4.Their economic crisis and international sanction regimes which never ends keeps them dependent on private funds from all secret enemies of the USA, aid from China, aid from Russia (mostly employment and covert aid) and involvement in activities not allowed by international law .
5. The ongoing crisis keeps the centralization of power a practical arrangement and China will not easily allow a collapsed state with millions of refugees into China or an American led invasion of the north.
6. They do realize war with the USA could be as close to suicide as one can get but they hope to deter it without losing their position and they have made decades of preparations including very sophisticated worldwide networks of operative of many kinds, cyberwar capacity, a hope to blackmail key players in crucial Asian countries, networks of fortified tunnels, massive artillery arrayed against South Korea, propaganda assets ready to deploy misinformation and the cultivation of huge units prepared for suicide missions.
7. It is certain that we do not hear reporting here on there most unique human assets and whether that is good or bad I am not sure but the absence of such reporting makes those same assets more impressive to those with whom they interact daily.

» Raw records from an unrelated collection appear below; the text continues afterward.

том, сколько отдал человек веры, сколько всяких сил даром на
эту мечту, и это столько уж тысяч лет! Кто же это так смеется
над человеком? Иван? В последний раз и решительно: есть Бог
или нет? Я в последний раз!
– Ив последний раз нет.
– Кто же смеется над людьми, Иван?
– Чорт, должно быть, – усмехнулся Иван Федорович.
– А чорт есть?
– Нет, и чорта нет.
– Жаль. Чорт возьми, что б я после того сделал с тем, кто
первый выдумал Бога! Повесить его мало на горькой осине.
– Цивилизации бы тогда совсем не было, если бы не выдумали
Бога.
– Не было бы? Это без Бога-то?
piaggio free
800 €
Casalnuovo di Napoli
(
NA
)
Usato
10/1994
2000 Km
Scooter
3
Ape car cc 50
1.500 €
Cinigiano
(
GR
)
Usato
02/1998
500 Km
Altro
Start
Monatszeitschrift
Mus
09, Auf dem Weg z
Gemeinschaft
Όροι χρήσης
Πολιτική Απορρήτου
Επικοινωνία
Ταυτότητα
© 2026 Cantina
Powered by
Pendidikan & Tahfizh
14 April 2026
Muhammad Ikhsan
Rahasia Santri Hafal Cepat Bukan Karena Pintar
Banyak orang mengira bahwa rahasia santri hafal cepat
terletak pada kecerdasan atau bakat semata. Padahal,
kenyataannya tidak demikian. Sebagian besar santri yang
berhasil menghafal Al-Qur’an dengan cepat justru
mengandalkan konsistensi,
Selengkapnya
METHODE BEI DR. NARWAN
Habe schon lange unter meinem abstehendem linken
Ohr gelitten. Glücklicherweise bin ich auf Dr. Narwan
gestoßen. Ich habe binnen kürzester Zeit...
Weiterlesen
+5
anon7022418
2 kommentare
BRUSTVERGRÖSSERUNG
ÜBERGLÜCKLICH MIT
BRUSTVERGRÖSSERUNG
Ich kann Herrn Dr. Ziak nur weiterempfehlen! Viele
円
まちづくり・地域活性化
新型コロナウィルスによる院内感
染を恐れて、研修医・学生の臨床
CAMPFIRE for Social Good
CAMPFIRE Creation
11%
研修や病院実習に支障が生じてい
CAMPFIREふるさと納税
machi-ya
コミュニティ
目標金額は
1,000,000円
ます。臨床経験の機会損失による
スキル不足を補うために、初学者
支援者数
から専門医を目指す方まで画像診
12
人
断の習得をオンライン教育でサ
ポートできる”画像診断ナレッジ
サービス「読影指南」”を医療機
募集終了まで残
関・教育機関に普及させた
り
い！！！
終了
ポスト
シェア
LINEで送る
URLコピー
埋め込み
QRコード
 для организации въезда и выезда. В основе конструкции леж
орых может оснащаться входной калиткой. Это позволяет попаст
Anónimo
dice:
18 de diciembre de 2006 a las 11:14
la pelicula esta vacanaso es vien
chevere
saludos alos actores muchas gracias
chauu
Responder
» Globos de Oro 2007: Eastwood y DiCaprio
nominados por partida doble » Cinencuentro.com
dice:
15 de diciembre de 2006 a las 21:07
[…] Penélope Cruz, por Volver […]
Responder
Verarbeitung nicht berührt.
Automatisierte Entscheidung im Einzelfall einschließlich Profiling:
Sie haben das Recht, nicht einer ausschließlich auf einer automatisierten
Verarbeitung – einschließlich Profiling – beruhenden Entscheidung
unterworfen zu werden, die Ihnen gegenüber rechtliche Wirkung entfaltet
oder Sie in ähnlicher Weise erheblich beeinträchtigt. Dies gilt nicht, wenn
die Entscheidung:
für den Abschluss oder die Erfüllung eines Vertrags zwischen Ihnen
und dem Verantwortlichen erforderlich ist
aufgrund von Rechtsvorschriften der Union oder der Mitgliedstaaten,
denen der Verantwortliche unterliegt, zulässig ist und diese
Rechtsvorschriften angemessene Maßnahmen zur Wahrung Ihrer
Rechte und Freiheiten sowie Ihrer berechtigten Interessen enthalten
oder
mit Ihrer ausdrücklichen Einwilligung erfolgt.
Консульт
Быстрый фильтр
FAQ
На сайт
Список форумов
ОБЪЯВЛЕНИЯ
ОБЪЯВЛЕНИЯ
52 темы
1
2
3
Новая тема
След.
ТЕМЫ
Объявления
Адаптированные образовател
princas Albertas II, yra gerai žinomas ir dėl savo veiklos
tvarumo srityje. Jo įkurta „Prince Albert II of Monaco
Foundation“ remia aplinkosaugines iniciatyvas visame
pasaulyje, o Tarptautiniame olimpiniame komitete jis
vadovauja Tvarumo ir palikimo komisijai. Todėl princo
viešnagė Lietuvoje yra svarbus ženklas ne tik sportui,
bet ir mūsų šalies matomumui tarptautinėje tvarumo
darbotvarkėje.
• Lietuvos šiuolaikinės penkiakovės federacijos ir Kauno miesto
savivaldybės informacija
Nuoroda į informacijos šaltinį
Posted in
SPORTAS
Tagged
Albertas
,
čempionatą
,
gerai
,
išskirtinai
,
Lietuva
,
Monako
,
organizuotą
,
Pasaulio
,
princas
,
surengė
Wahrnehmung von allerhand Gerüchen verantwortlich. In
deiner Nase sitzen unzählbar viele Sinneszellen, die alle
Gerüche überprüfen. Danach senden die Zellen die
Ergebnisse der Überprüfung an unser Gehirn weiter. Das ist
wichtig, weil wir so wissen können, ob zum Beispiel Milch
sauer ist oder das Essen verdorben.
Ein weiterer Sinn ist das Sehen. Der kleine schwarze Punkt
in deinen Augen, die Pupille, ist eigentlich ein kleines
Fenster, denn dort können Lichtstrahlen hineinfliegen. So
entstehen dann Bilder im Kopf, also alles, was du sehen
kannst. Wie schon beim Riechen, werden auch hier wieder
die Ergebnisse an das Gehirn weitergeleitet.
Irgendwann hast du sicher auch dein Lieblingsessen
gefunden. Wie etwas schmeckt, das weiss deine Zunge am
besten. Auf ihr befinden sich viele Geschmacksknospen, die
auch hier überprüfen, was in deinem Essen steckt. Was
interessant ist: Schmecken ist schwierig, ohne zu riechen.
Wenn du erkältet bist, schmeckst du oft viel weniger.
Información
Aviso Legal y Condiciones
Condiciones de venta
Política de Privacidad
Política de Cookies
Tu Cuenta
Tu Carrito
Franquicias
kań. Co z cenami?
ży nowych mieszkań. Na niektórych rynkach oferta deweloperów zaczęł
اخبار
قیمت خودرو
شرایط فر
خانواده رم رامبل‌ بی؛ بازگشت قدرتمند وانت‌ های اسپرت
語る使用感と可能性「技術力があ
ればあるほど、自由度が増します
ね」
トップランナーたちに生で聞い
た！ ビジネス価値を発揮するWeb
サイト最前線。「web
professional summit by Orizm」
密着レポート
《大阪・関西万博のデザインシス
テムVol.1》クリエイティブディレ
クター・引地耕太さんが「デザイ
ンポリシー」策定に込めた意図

In another way of saying it, they seem like invisible supermen because nobody talks about them and when they show up in any setting that makes them more credible.
We think far too much of North Korea as isolated and its leadership as crazy. That is pleasant for us. But we have to tell our military that they may have to fight, kill and die for a conflict with a less isolated and crazy regime than they have been told they were fighting. Battle commanders can tell young infantry whatever it takes to get them fired up in the field but North Korea is a regime supported by many in South Korea as an alternative to total American dominance int he region my guess is as many as 25% would rather have North Korea continue to exist than have a Western Dominated Korean Peninsula. The Chinese and the Russians will never really support a Greater South Korea solution. North Korea has support from terrorist networks, despots and isolated states who want their weapons and expertise and are willing to return favors for such help with their own problems. There are also many Koreans who would like to see a new kind of North Korea or united Korea more like the South Korean Republic of Korea but find almost nothing helpful from the West in that decades long struggle. I support with passion a US military presence in the Far East. As corrupt as I find our society to be it still offers some support to Christians, orderly world commerce, women’s institutions, and Americans traveling abroad. Those are all things worth fighting for. But Korea is deeply rooted in a sense of its own Korean race, culture and tradition on both sides of the DMZ. They also have deep traditions of meaningful ties to China and Japan. Those relationships are ancient and profound and full of chapters of problems we can legitimately exploit to gain Korean support but most Koreans see their country in terms of being between those two countries in lots of meaningful ways.
So there is very little chance of mobilizing a sense of wiping out the crazy North Korean regime. The regime is often able to exploit our very poor understanding of the situation. Their commitment involves millions of people including skilled linguists with athletic ability and cosmetic surgery planted across the world. It includes hundreds of thousands perhaps even millions who are by Western standards chronically suicidal. In addition there are things they are right about and we are wrong about. They do some things well and cherish some great values. Yes they have a society of mass killings, brutal slavery, incredible militarism and other horrors but they are a society full of millions who love their country and culture and who see that that they have patiently worked for and waited for a process of peaceful unification. They are real people in a real country whom we will have to interact with as such.